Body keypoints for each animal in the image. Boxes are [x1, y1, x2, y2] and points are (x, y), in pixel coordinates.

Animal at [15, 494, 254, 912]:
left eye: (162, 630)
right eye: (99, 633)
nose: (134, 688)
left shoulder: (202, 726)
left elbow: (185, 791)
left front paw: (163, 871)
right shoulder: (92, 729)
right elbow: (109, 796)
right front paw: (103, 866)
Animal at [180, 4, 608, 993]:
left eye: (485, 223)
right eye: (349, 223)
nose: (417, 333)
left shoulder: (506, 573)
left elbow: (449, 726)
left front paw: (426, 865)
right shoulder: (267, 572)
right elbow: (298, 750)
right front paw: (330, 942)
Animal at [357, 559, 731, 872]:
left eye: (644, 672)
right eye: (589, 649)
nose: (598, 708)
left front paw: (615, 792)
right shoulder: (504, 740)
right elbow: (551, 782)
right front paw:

*****

Your goal
Every line of the material above must be duplicated exactly.

Written response
Body keypoints for each animal in the image. Boxes are [x1, y1, x2, y2] and points are (x, y), in pixel coordinates.

Animal at [15, 494, 254, 912]:
left eye: (162, 630)
right eye: (99, 633)
nose: (134, 688)
left shoulder: (202, 726)
left elbow: (185, 791)
left front paw: (163, 871)
right shoulder: (92, 729)
right elbow: (109, 796)
right front paw: (103, 866)
Animal at [180, 4, 608, 993]:
left eye: (485, 223)
right eye: (349, 223)
nose: (417, 333)
left shoulder: (506, 573)
left elbow: (449, 726)
left front paw: (426, 865)
right shoulder: (267, 572)
right elbow: (298, 750)
right front paw: (330, 942)
Animal at [357, 559, 731, 872]:
left eye: (644, 672)
right eye: (589, 649)
nose: (598, 708)
left front paw: (615, 792)
right shoulder: (504, 740)
right elbow: (551, 782)
right front paw:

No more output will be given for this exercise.